Advancing a claim for negligence, Kuhl found that defendants can’t invoke the law to dismiss allegations revolving around allegedly defective design features since they don’t concern third-party content. She pointed to a federal appeals court last year undercutting application of Section 230 by concluding that Snap could be liable for a lawsuit claiming that the company’s design of a speedometer function contributed to a fatal crash by encouraging speeding.
“The features themselves allegedly operate to addict and harm minor users of the platforms regardless of the particular third-party content viewed by the minor user,” stated the ruling, which cited TikTok’s continuous scrolling feature and the inability to disable autoplay.
Other potentially problematic product features include lenses and filters, which have allegedly promoted body image issues among teenagers, and the lack of parental controls allegedly designed to encourage minors to create secret accounts to mask their usage. Kuhl said that Section 230 “does not provide immunity” when a “provider manipulates third party content in a manner that injures a user.”
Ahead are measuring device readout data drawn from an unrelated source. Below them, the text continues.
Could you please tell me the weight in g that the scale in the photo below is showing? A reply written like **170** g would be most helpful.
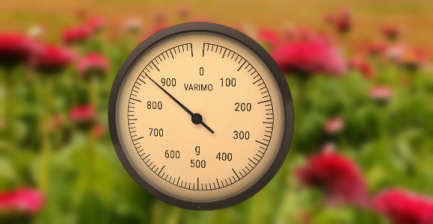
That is **870** g
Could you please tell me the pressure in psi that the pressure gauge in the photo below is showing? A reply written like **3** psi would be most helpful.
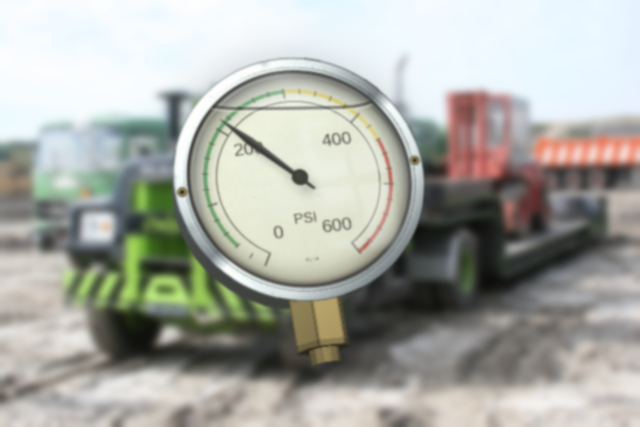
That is **210** psi
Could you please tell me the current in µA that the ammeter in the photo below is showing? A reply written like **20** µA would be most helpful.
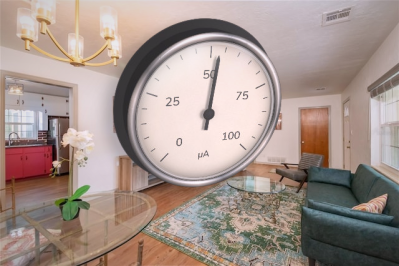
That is **52.5** µA
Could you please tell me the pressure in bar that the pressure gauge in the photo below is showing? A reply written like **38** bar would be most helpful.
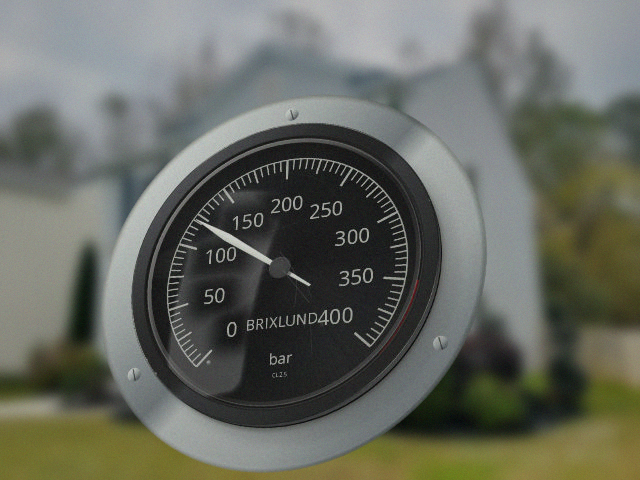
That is **120** bar
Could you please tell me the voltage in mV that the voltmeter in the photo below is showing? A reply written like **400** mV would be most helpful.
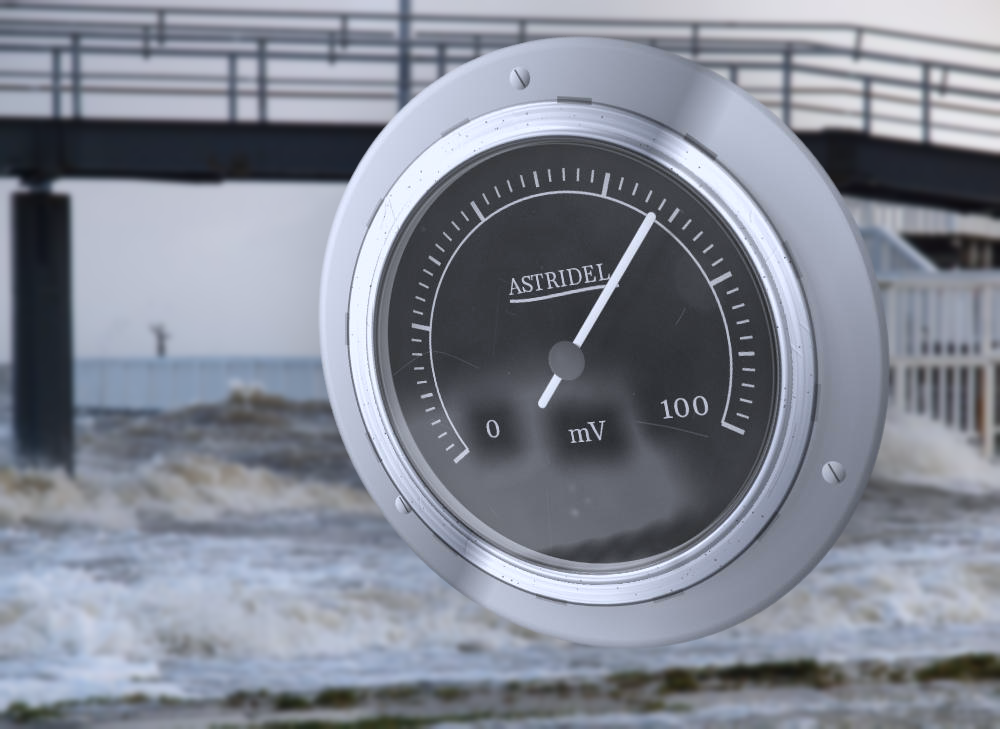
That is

According to the order, a jury will decide whether users’ addiction to the platforms were caused by third-party content or the apps’ design features.
Additionally, Kuhl declined to dismiss allegations that Meta may have fraudulently concealed internal research demonstrating the negative impact Instagram can have on minors’ mental health — including data showing that “high time spent users” are disproportionately young and reports that teenagers attribute Instagram as a source of increased anxiety and depression. Parents argued that they wouldn’t have let their children use the platform had they known.
“Meta is not protected from tort liability for its own failure to warn because these adverse effects that allegedly should have been disclosed result from Meta’s own conduct, not from any particular content displayed,” wrote Kuhl, who noted that Meta may have had a duty to warn of potential harms as a creator of features designed to maximize engagement for minors.
In a loss for plaintiffs, product liability claims were dismissed since such claims are typically reserved for “tangible products” that are mass manufactured and marketed.
Under the judge’s ruling, claims for strict liability, design negligence and negligent undertaking, among others, were dismissed. Plaintiffs were given the chance to fix the allegations.
In a statement, a Google spokesperson said the “allegations in these complaints are simply not true.” He added, “Protecting kids across our platforms has always been core to our work. In collaboration with child development specialists, we have built age-appropriate experiences for kids and families on YouTube, and provide parents with robust controls.”
Snap declined to comment. Meta and Snap didn’t respond to requests for comment.
Plaintiffs’ attorney Brian Panish said in a statement that “this decision is an important step forward for the thousands of families we represent whose children have been permanently afflicted with debilitating mental health issues thanks to these social media giants.” He stressed that “tech companies like Meta, Snap Inc., ByteDance, and Google are immensely powerful and have little in the way of industry-specific regulation to keep them in check.”